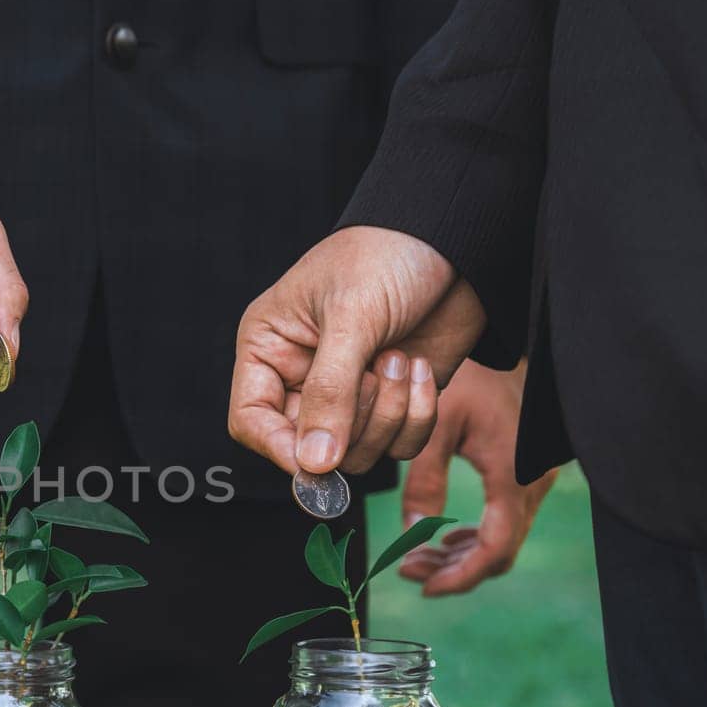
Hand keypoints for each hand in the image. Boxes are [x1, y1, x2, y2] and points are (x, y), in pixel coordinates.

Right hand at [228, 226, 485, 475]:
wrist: (455, 241)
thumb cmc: (386, 256)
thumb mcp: (351, 318)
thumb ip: (329, 393)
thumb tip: (313, 465)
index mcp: (270, 348)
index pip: (251, 420)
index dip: (280, 446)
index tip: (320, 459)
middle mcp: (302, 377)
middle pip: (310, 448)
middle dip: (353, 420)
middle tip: (377, 371)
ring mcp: (351, 393)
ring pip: (358, 453)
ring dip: (388, 414)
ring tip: (400, 360)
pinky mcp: (393, 402)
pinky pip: (399, 444)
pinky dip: (417, 415)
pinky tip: (420, 368)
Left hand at [397, 360, 556, 594]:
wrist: (509, 342)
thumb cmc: (474, 375)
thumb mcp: (436, 424)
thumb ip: (423, 481)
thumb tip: (412, 534)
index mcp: (512, 474)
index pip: (494, 550)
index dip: (460, 577)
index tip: (424, 587)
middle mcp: (533, 482)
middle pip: (500, 552)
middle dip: (454, 569)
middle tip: (410, 570)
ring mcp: (537, 477)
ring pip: (504, 538)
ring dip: (462, 554)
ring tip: (417, 557)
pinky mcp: (531, 469)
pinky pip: (507, 517)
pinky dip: (475, 534)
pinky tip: (443, 535)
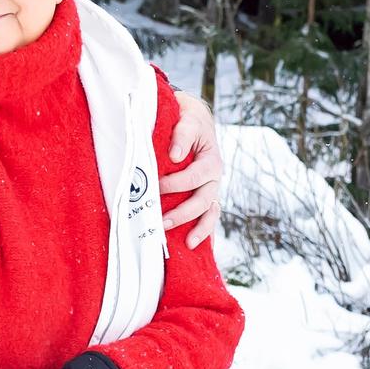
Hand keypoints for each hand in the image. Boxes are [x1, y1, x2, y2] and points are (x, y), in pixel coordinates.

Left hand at [162, 89, 223, 248]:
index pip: (194, 177)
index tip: (156, 187)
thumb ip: (182, 134)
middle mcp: (213, 179)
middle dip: (182, 214)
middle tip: (161, 223)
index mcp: (211, 161)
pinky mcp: (205, 198)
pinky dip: (205, 235)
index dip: (175, 184)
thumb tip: (175, 156)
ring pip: (210, 214)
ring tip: (187, 245)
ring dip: (199, 230)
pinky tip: (196, 249)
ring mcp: (210, 190)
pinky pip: (207, 219)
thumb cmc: (187, 119)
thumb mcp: (187, 119)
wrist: (193, 120)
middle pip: (203, 201)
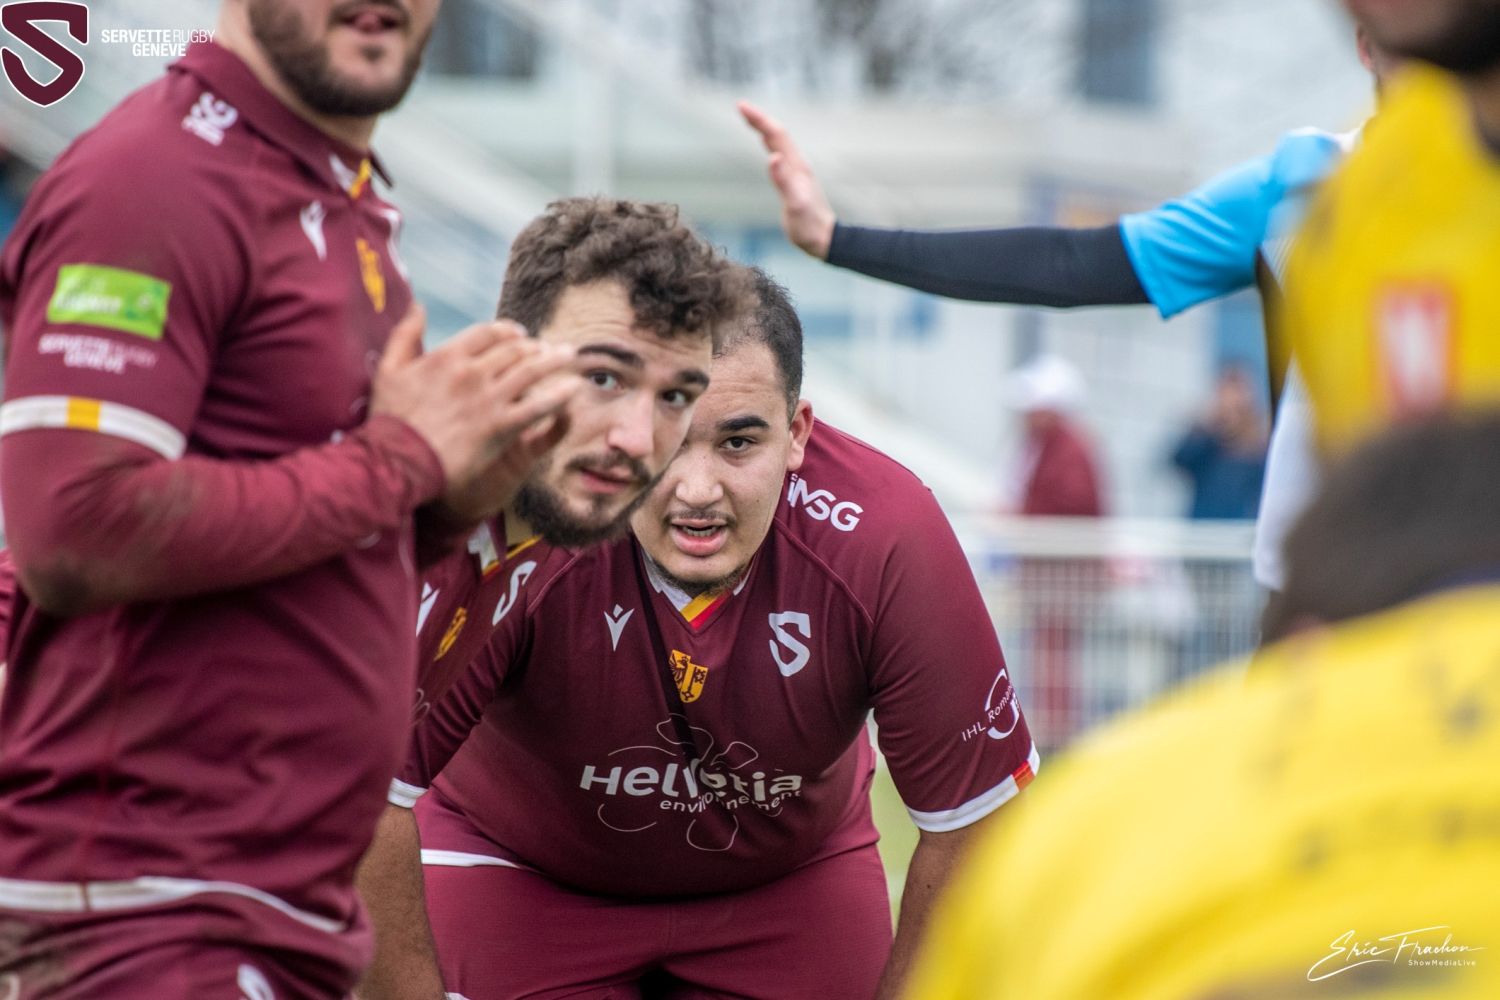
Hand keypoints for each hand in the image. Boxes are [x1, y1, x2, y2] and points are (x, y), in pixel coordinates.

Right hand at [372, 304, 578, 504]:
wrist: (398, 460)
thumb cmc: (391, 418)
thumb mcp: (388, 369)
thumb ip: (405, 334)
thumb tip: (417, 305)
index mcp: (448, 356)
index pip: (487, 333)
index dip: (508, 330)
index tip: (519, 334)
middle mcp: (472, 372)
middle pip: (513, 349)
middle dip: (534, 346)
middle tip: (548, 347)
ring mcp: (490, 399)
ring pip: (531, 371)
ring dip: (554, 360)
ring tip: (569, 356)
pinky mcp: (502, 426)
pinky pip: (539, 406)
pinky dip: (559, 395)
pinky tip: (574, 389)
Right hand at [738, 100, 836, 258]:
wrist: (825, 239)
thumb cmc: (809, 226)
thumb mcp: (795, 205)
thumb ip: (784, 181)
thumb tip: (772, 157)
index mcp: (796, 167)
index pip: (776, 135)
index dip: (759, 119)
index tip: (741, 106)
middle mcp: (797, 165)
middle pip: (778, 134)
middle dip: (759, 119)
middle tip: (740, 106)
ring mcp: (797, 173)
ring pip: (780, 143)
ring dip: (764, 129)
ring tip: (750, 119)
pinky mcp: (795, 182)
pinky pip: (781, 156)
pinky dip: (770, 146)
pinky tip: (768, 150)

> **TASK DETAILS**
Find the line that contains "thumb ip: (784, 181)". Repeat it and every line after it, exactly as written, up to and including the last line of the records above.

> **EXERCISE RESPONSE**
thumb ip: (784, 181)
thumb tip: (772, 157)
index mcp: (796, 167)
index pip: (776, 135)
index dip: (759, 119)
index tip: (741, 106)
middle mcp: (797, 165)
middle pip: (778, 134)
middle dip: (759, 119)
middle tip: (740, 106)
ring mcp: (797, 173)
ring pip: (780, 143)
ring dip: (764, 129)
ring tip: (750, 119)
pinky mcp: (795, 182)
pinky pip: (781, 156)
pinky dip: (770, 146)
pinky tip: (768, 150)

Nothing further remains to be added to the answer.